Simplicity and durability are defining characteristics of so many of the classic American products we love best: The Harley-Davidson Flathead. A well-worn pair of Levi’s jeans. A Rawlings baseball improved by the scuffs and scars and patina of use. For generations of pilots, the object of our nostalgic affection is the Piper Cub. Introduced 75 years ago, the J-3 established the idea of a simple, inexpensive and easy-to-fly trainer. In the 1940s and 1950s, more pilots learned to fly in J-3 Cubs than any other model. Even if you’ve never sat behind the controls of one, you understand the importance of the J-3 to general aviation history. If you have flown a Cub, well, you don’t need to be told it’s one of the best-flying light airplanes ever made.
I started out learning to fly in a 1946 J-3 when I was 15. That was in the late 1980s at a grass strip close to my home in northern New Jersey. I can remember some days soloing in the Cub it would be just me and another pilot in a Stearman and still another in an old T-6, the three of us circling the pattern as though we’d been transported through time to a summer afternoon when the only things that mattered were seeing which way the wind moved the corn and making certain to get the stick all the way back at the last instant in the flare. When you did it just right in the Cub, the effect was magical. And when you got it slightly wrong, the J-3 wouldn’t let you off the hook without a lesson that could stay with you for a long time. Maybe forever.
The story of the Piper Cub begins with two barnstorming brothers, C. Gilbert and Gordon Taylor, who together formed the Taylor Brothers Aircraft Co. in the late 1920s. Their goal was to produce and sell a small, two-seat, high-wing monoplane named the Chummy that cost $4,000 — about the price of a new house in 1928. They’d built a handful of airplanes, but tragically Gordon Taylor was killed in an airplane crash and the company went bankrupt.
William T. Piper, a Bradford, Pennsylvania, businessman who was running his family’s oil business, purchased a controlling share in the Taylor Aircraft Co. for $761 as it emerged from bankruptcy in 1930. Piper retained Gilbert Taylor as president and asked him to build an inexpensive, easy-to-fly trainer that the average person could afford to rent. Most of the trainers in those days were heavy biplanes with big radial engines and as a result were expensive to fly. Piper reasoned that a small, simple airplane might cut the costs in half, enabling more people to learn and creating demand for the company’s products.
In September 1930, Taylor introduced a two-seat tandem taildragger, the Taylor E-2. This model featured wings mounted high on the fuselage, an open cockpit, fabric-covered tubular steel fuselage and wooden wings. Power came from a 20-horsepower Brownbach Tiger Kitten engine. The trouble was the Tiger Kitten didn’t have the oomph to power the E-2. On Sept. 12, 1930, a test flight ended almost as soon as it started when the airplane ran out of runway, the underpowered engine unable to lift the E-2 out of ground effect.

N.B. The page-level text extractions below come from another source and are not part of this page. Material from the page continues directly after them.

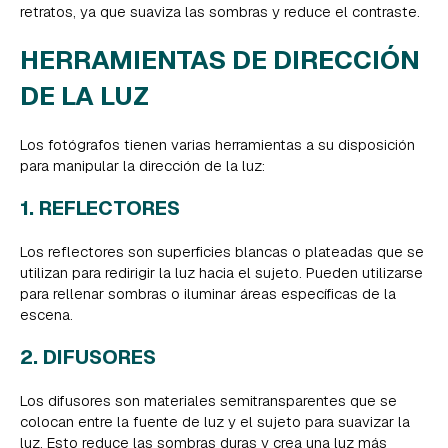
retratos, ya que suaviza las sombras y reduce el contraste.
HERRAMIENTAS DE DIRECCIÓN
DE LA LUZ
Los fotógrafos tienen varias herramientas a su disposición
para manipular la dirección de la luz:
1. REFLECTORES
Los reflectores son superficies blancas o plateadas que se
utilizan para redirigir la luz hacia el sujeto. Pueden utilizarse
para rellenar sombras o iluminar áreas específicas de la
escena.
2. DIFUSORES
Los difusores son materiales semitransparentes que se
colocan entre la fuente de luz y el sujeto para suavizar la
luz. Esto reduce las sombras duras y crea una luz más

The company soon introduced an improved E-2 powered by the newly developed Continental Motors A-40 putting out 37 horsepower. The new Taylor E-2, now affectionately known as the “Cub,” earned its type certificate on July 11, 1931. Despite some early reliability problems with the engine, the airplane was a hit.

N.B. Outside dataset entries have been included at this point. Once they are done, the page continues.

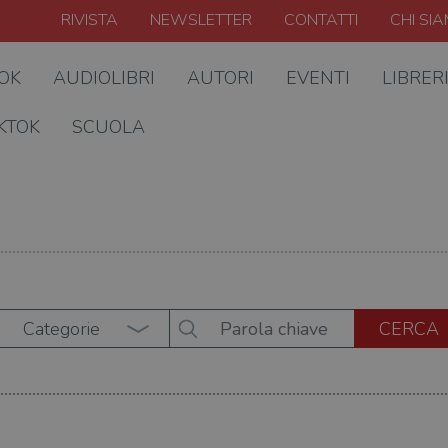
RIVISTA
NEWSLETTER
CONTATTI
CHI SI
OOK
AUDIOLIBRI
AUTORI
EVENTI
LIBRER
KTOK
SCUOLA
Categorie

Taylor chose the lightly loaded USA-35B airfoil for the E-2, a design that provided good low-speed flying qualities — it was reluctant to stall and provided plenty of warning before it did. All Cubs, including the J-3 and Super Cub, have used this same airfoil shape. For this reason, the Cub is a forgiving airplane in the hands of a novice and downright divine with a skilled pilot at the helm. Many of us have marveled at the flying antics of the drunk, Cub-stealing farmer — a role played at airshows by J-3 maestros like the late Bob Weymouth, who could make a Cub do things you wouldn’t believe if you didn’t see it with your own eyes.
Birth of the J-3
For the next few years after the E-2’s introduction, Taylor Aircraft struggled. The company sold a handful of airplanes and showed only small profits. It was during this time, under the direction of a young aircraft designer named Walter Jamouneau, that the E-2 Cub was redesigned with rounded angles and other alterations and reintroduced in 1936 as the Taylor J-2 Cub (the “J” standing for Jamouneau, according to Piper lore).